Task inputs |
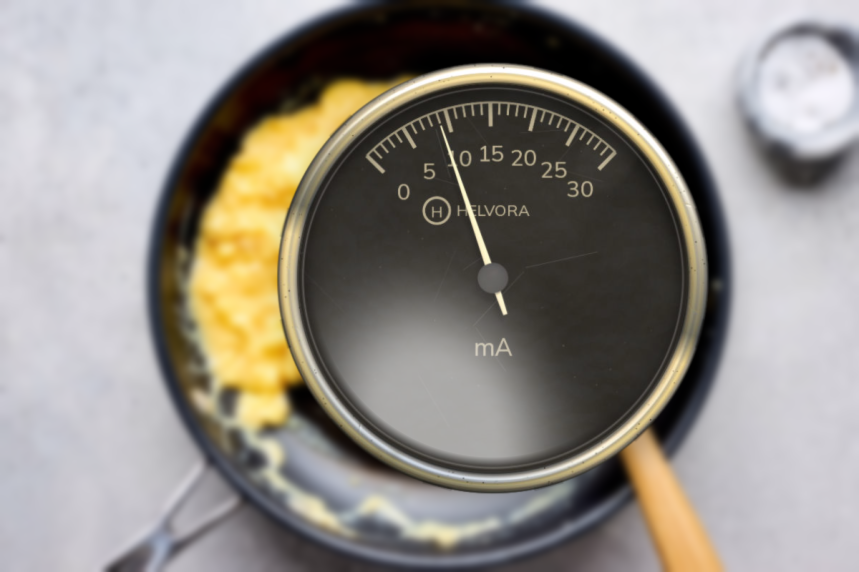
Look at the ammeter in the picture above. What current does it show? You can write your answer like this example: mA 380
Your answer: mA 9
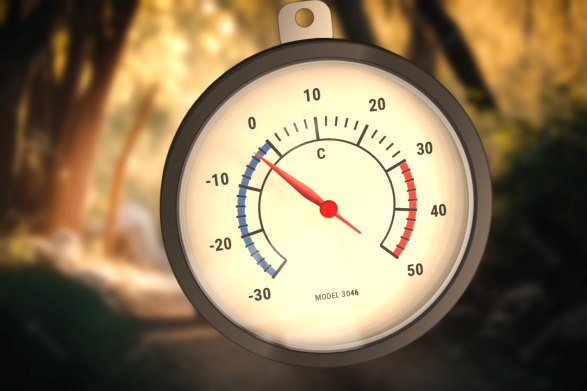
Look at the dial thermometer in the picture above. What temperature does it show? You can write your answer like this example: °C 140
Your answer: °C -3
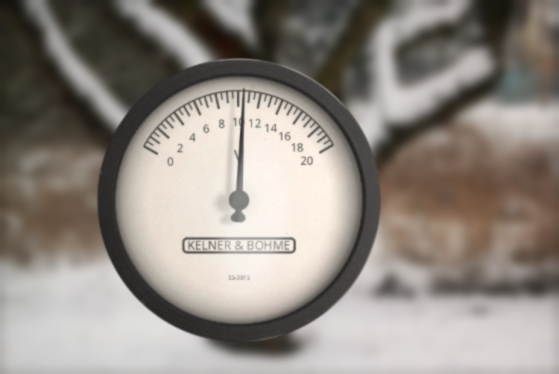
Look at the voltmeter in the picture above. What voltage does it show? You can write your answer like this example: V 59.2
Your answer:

Task brief | Can you rewrite the stretch from the line containing "Look at the dial" through the end of the data, with "example" replaced by "sample" and nothing else changed? Leave the pictures out of your answer.

Answer space |
Look at the dial thermometer in the picture above. What temperature does it show? You can write your answer like this sample: °C 140
Your answer: °C -3
Look at the voltmeter in the picture above. What voltage does it show? You can write your answer like this sample: V 59.2
Your answer:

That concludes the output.